|

Sinemayı aslında ben icat edecektim

Küre Yayınları'nın Yönetmen Sineması serisinden çıkan Ahmet Uluçay ve Semih Kaplanoğlu kitapları, yerli ve yeni sinemaya dair çok şey söylüyor

Aysel Yaşa
00:00 - 12/01/2011 Çarşamba
Güncelleme: 23:35 - 11/01/2011 Salı
Yeni Şafak
Sinemayı aslında ben icat edecektim
Sinemayı aslında ben icat edecektim

Ayşe Pay tarafından hazırlanan ve Küre Yayınları tarafından yayımlanan Yönetmen Sineması serisine iki yeni kitap eklendi. 2009 yılında kaybettiğimiz Ahmet Uluçay ve Altın Ayı ödüllü yönetmen Semih Kaplanoğlu'nun sinemasına her perdeden bakan kitaplarda, yönetmenlerle yapılmış söyleşilerin yanı sıra, yönetmen sinemasına dair değerlendirme yazıları da bulunuyor. İhsan Kabil'in dizi editörlüğünü yaptığı Yönetmen Sineması Ahmet Uluçay kitabı, Kütahya'da sinemaya emek veren 'Keloğlan'ın hikayesiyle başlıyor. Kısa metrajlı birçok filmi bulunan ve tek uzun metrajı Karpuz Kabuğundan Gemiler Yapmak filmi olan yönetmenin tüm imkansızlıklara rağmen sinema için attığı önemli adımlara değiniliyor. Yönetmenle anılan yerli sinemaya dair değerlendirme yazılarının bulunduğu kitapta sinema, Uluçay'ın Leyla'sı olarak tanımlanıyor. Kitabın söyleşi bölümünde ise 'Sinemayı aslında ben icat edecektim' diyen Uluçay'ın Türk sinemasının geleceğine dair kurduğu şu cümleler yer alıyor: “Zeki Demirkubuz, Nuri Bilge Ceylan ve belki bir iki arkadaş daha onunla beraber Türk sinemasını götürür. Onları gördüm ya, artık gözüm arkada kalmaz. Türk sineması iyi bir yere gidiyor”.

Yeni Türk sineması ona müteşekkir

Aynı seriden çıkan Semih Kaplanoğlu kitabında ise yönetmenin sinemasında 'ana rahmi' olarak tanımlanan Herkes Kendi Evinde filminden, Altın Ayı ödüllü Bal'a kadar olan süreç irdeleniyor.
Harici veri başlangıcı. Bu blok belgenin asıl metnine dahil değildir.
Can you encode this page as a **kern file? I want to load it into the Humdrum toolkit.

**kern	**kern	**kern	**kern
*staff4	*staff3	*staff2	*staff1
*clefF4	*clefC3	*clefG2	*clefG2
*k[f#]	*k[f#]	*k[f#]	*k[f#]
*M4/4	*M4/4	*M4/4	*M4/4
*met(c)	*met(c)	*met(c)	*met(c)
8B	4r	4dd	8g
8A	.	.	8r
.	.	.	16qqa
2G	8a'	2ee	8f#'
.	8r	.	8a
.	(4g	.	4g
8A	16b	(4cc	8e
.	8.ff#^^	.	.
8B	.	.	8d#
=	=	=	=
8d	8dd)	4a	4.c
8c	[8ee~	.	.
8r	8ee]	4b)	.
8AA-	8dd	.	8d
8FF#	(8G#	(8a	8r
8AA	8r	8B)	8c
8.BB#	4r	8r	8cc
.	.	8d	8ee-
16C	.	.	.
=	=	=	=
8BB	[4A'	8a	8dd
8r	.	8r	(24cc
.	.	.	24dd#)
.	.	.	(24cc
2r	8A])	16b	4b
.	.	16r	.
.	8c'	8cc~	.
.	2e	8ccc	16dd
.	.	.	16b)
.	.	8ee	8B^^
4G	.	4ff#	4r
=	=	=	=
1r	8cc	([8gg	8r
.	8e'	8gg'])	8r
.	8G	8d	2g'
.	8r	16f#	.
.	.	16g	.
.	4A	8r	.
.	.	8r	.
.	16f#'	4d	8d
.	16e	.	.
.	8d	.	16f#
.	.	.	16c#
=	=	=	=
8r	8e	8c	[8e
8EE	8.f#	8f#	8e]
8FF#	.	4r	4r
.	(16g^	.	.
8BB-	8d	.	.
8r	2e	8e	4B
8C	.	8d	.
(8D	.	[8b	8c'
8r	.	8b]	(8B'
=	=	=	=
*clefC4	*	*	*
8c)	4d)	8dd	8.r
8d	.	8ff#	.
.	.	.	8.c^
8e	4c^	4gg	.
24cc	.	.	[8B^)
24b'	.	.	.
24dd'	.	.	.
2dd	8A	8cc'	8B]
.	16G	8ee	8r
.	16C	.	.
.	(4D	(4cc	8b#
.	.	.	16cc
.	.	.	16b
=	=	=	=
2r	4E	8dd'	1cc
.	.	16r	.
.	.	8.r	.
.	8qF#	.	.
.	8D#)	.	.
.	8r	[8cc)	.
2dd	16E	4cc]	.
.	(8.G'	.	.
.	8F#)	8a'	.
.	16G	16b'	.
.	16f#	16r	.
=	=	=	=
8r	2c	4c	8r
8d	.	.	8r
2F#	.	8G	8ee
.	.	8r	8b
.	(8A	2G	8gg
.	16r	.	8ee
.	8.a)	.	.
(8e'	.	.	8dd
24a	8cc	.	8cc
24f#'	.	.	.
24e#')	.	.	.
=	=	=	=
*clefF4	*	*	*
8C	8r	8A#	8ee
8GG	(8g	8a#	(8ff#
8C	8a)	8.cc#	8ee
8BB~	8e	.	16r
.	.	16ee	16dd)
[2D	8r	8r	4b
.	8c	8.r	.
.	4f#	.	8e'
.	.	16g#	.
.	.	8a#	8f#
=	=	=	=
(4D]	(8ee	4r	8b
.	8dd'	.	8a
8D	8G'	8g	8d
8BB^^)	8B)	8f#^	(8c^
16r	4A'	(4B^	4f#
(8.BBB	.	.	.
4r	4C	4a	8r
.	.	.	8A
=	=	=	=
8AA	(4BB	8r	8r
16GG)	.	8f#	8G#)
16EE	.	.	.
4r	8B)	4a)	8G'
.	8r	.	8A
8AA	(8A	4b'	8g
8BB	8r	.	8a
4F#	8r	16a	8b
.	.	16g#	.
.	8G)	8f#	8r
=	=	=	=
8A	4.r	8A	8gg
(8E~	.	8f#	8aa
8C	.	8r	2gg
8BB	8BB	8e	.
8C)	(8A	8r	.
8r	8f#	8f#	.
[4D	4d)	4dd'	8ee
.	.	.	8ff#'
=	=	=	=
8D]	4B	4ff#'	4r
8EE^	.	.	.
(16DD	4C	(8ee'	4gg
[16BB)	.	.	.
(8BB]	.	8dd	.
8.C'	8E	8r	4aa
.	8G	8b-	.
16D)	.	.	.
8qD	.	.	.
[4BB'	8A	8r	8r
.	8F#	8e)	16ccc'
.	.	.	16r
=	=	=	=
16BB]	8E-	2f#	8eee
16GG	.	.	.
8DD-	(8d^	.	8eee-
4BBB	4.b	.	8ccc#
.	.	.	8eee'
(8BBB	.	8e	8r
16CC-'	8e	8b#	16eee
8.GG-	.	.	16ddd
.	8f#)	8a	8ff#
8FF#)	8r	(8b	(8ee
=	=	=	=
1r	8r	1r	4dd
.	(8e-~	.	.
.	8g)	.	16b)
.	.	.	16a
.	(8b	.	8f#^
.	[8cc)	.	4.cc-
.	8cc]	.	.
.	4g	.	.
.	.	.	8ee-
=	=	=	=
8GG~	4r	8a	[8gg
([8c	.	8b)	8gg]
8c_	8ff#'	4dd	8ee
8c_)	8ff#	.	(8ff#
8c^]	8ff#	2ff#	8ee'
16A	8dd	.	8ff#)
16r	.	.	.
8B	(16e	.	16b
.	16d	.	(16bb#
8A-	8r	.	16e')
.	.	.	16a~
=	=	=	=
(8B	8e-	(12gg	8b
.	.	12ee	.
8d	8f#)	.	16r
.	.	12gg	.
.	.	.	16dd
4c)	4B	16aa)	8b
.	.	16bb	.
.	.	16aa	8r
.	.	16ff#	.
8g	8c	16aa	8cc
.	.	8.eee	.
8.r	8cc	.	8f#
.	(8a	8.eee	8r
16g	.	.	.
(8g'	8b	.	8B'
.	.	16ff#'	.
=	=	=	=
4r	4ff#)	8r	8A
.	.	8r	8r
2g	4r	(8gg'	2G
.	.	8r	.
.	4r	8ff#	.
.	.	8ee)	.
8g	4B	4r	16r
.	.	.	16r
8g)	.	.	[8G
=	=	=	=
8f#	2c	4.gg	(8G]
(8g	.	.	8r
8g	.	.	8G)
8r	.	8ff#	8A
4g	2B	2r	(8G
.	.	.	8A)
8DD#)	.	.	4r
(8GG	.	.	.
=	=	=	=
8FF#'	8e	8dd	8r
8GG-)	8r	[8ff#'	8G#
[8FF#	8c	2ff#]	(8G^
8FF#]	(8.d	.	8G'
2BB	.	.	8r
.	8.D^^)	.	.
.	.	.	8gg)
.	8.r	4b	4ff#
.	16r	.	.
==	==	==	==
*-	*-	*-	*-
Yusuf Üçlemesi'yle dikkatleri üzerine çeken ve yerli sinema noktasında farklı perspektifler sunan yönetmenin sinema serüveni de oldukça ilginç. Kitapta yer alan değerlendirme yazılarının çoğu da bu ilerle sürecine odaklanmış, Kaplanoğlu'nun tek tek tüm filmlerini irdeleyen cümlelerden oluşuyor. Yeni Türk Sineması'na çektiği filmlerle katkı sağlayan Kaplanoğlu filmlerinin çoğunda ev, aidiyet ve kaybolma süreçlerini işler. Kaplanoğlu sinemasında önemli sayılan bir diğer konu ise Allah inancıdır. “Allah rızası için film yapıyorum” diyerek amacını açıklayan Kaplanoğlu'nun kullandığı soyut dili ve sinemada sadeliğini de bu cümle üzerinden açıklayabiliriz. İşte kitapta da bu bağlı kalınan kavramlar üzerinden Kaplanoğlu sineması masaya yatırılıyor. Hasta olan Türk sinemasının bu masada kurtulacağına inananların desteklediği Kaplanoğlu, görünen o ki, şiirlerden öğrendiği sadeleşme disiplinini artırarak sinema yapmaya devam edecek.